Exercise instructions: Quote the entries that follow exactly, leaving none out.

(Source data)
BEGIN

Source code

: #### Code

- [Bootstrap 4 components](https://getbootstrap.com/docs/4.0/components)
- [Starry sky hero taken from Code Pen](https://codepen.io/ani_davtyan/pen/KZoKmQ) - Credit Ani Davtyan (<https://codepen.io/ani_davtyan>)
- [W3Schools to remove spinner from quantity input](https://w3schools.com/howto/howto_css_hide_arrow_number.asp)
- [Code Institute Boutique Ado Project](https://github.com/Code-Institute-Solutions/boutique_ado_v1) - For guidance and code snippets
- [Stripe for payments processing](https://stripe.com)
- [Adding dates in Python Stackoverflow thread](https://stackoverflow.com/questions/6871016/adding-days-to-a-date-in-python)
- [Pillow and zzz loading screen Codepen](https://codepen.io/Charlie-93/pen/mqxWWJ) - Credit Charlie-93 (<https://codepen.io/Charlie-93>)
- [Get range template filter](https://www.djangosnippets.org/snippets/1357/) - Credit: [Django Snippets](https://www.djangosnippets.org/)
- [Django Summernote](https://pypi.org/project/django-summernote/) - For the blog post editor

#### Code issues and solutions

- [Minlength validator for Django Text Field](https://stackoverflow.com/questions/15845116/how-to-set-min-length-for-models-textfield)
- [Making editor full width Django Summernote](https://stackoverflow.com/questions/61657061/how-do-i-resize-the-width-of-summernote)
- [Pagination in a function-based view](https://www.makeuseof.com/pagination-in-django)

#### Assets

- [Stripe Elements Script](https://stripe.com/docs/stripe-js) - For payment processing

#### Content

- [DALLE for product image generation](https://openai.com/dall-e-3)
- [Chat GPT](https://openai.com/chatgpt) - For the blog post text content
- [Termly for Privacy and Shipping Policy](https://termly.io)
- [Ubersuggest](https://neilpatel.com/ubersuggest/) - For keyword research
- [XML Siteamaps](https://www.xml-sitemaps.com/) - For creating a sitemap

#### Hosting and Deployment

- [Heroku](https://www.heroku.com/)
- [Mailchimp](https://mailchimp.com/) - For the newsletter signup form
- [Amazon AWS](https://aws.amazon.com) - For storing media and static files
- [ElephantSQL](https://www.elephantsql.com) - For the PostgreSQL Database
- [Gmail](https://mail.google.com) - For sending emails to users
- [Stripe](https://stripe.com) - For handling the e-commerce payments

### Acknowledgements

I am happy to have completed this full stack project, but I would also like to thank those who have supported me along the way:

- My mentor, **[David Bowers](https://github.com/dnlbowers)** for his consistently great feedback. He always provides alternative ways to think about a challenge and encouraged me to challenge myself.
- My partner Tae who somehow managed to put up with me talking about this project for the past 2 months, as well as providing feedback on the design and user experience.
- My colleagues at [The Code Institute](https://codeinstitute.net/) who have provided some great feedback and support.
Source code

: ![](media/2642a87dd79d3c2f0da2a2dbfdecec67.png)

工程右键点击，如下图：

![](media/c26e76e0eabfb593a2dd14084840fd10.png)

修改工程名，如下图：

END

Written response:
Source code

: #### Code

- [Bootstrap 4 components](https://getbootstrap.com/docs/4.0/components)
- [Starry sky hero taken from Code Pen](https://codepen.io/ani_davtyan/pen/KZoKmQ) - Credit Ani Davtyan (<https://codepen.io/ani_davtyan>)
- [W3Schools to remove spinner from quantity input](https://w3schools.com/howto/howto_css_hide_arrow_number.asp)
- [Code Institute Boutique Ado Project](https://github.com/Code-Institute-Solutions/boutique_ado_v1) - For guidance and code snippets
- [Stripe for payments processing](https://stripe.com)
- [Adding dates in Python Stackoverflow thread](https://stackoverflow.com/questions/6871016/adding-days-to-a-date-in-python)
- [Pillow and zzz loading screen Codepen](https://codepen.io/Charlie-93/pen/mqxWWJ) - Credit Charlie-93 (<https://codepen.io/Charlie-93>)
- [Get range template filter](https://www.djangosnippets.org/snippets/1357/) - Credit: [Django Snippets](https://www.djangosnippets.org/)
- [Django Summernote](https://pypi.org/project/django-summernote/) - For the blog post editor

#### Code issues and solutions

- [Minlength validator for Django Text Field](https://stackoverflow.com/questions/15845116/how-to-set-min-length-for-models-textfield)
- [Making editor full width Django Summernote](https://stackoverflow.com/questions/61657061/how-do-i-resize-the-width-of-summernote)
- [Pagination in a function-based view](https://www.makeuseof.com/pagination-in-django)

#### Assets

- [Stripe Elements Script](https://stripe.com/docs/stripe-js) - For payment processing

#### Content

- [DALLE for product image generation](https://openai.com/dall-e-3)
- [Chat GPT](https://openai.com/chatgpt) - For the blog post text content
- [Termly for Privacy and Shipping Policy](https://termly.io)
- [Ubersuggest](https://neilpatel.com/ubersuggest/) - For keyword research
- [XML Siteamaps](https://www.xml-sitemaps.com/) - For creating a sitemap

#### Hosting and Deployment

- [Heroku](https://www.heroku.com/)
- [Mailchimp](https://mailchimp.com/) - For the newsletter signup form
- [Amazon AWS](https://aws.amazon.com) - For storing media and static files
- [ElephantSQL](https://www.elephantsql.com) - For the PostgreSQL Database
- [Gmail](https://mail.google.com) - For sending emails to users
- [Stripe](https://stripe.com) - For handling the e-commerce payments

### Acknowledgements

I am happy to have completed this full stack project, but I would also like to thank those who have supported me along the way:

- My mentor, **[David Bowers](https://github.com/dnlbowers)** for his consistently great feedback. He always provides alternative ways to think about a challenge and encouraged me to challenge myself.
- My partner Tae who somehow managed to put up with me talking about this project for the past 2 months, as well as providing feedback on the design and user experience.
- My colleagues at [The Code Institute](https://codeinstitute.net/) who have provided some great feedback and support.
Source code

: ![](media/2642a87dd79d3c2f0da2a2dbfdecec67.png)

工程右键点击，如下图：

![](media/c26e76e0eabfb593a2dd14084840fd10.png)

修改工程名，如下图：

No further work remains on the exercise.